1.Read the proverbs below. Work in pairs and discuss with your partner the ideas which these proverbs bear. Present your view points to the class.
So many countries, so many customs
A man knows his companion in a long journey and a little inn.
Rest is rust.
Fortune favours the brave.
2. When speaking about “Travelling” we often use such words as: alluring, exciting, interesting etc. to characterize the journey. Why do you think it happens? What do people want to say about “Travelling”? Speak with your partners and present your view points.
A. Allurement of travelling
Every child, I suppose, spends a large proportion of its time in a day dream about things that can capture a child’s imagination. Unfortunately this longing is seldom expressed and is generally submerged by the weight of conventional upbringing and education, but something sufficient remains to have a decisive effect upon our way of life. My earliest recollections are of daydreams about a strange country. My adventures in those places were not very startling, but everything had a quality of endlessness: the rivers went on for ever, the mountains were infinitely high, and the country was always changing. My great delight at the seaside was to put a bottle or a piece of pumice into the sea and watch it float away, or on a windy day to throw a rag into the air to be blown away. I used to imagine those objects travelling on for ever, and I went with them. I am glad that nobody pointed out that my bottles and pumice would be washed up a few hundred yards farther along the beach, or that my rags would be swept into a dustbin.

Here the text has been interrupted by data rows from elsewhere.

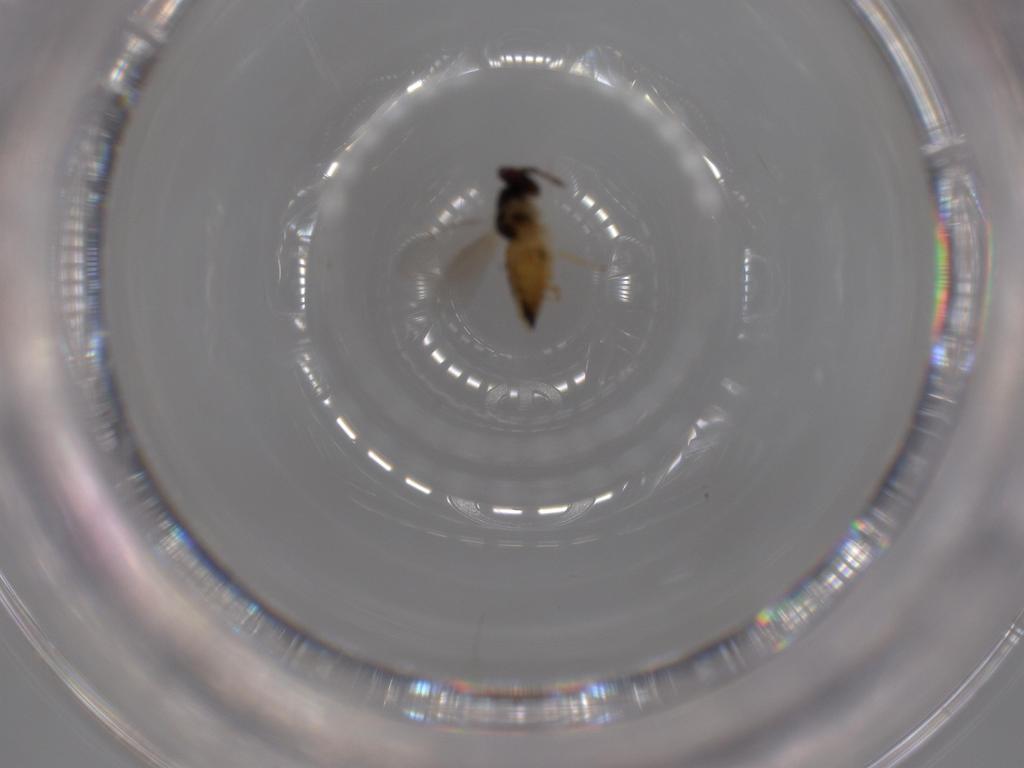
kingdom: Animalia
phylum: Arthropoda
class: Insecta
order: Hymenoptera
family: Eulophidae
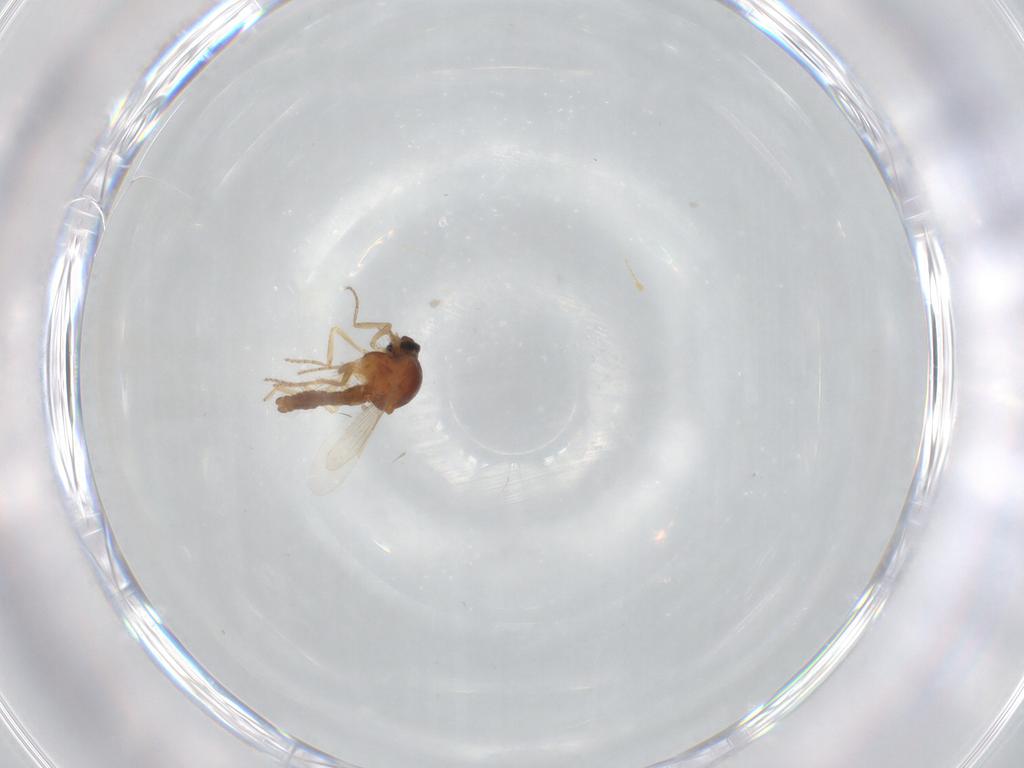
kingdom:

I was lucky, as I had plenty to stimulate my imagination, for I was never in one place for long, and spent much of my time travelling about in Ceylon and Southern India with frequent voyages between Europe and the East. To an adult such journeys can be measured in an exact number of geographical miles, or in days and hours, and they become rather monotonous. I found them immensely exciting, and often finished them in a state of exhaustion. Having no precise conception of time and distance, I confirmed my notion of the boundless world. The train winding towards the sandy tip of India at Dhanushkodi, and chugging noisily through the jungle-clad up-country of Ceylon and the Nilgiris; an early morning of strange scents, travelling swiftly by cocoanut palms and paddy-fields; stromboli belching fire and smoke; a whale spouting far in the wake of the ship – these were some of the impressions that kept alive the blissful day-dreams during the later dreary years of preparatory school routine, and successfully removed all chances of mastering Latin syntax.
(From “Upon that Mountain” by Eric Shipton)
Comment on the following essay. State what you think about travelling.
B. Adventure
Adventure is necessary to us all. It keeps us from growing stale and old, it stimulates our imagination, it gives us that movement and change which are necessary to our well-being.
One of the objects of travel is to go in search of beauty. The beauty-spots of the world are magnets which draw pilgrims year after year. Yet, even more valuable to the traveller is the knowledge which he gets of his fellow men by going among people of different enthusiasms. It is a story of the stay-at-home who is always ready to call someone else “queer” because his ways are a little different; the much travelled man has sympathy with all sorts of ways and is therefore much more likely to be able to understand another point of view than his own. Frequent travel to other countries would be the best possible insurance against any war. For when you have stayed in the homes of people of other nations and grown to like them and to understand their ways, you will have the greatest antipathy for fighting against them.
And then there is for the traveller the great joy of coming home again. He who never leaves his home sees all its imperfections; but the voyager, when his lust for new things is satiated, turns his thoughts towards home with longing and affection. However humble his home may be, it contains all the things with which he is most familiar. He loves them, and being parted for a little while from them increases his desire for them. So the traveller, besides the delight of travel, has the additional satisfaction of a fuller appreciation of his home.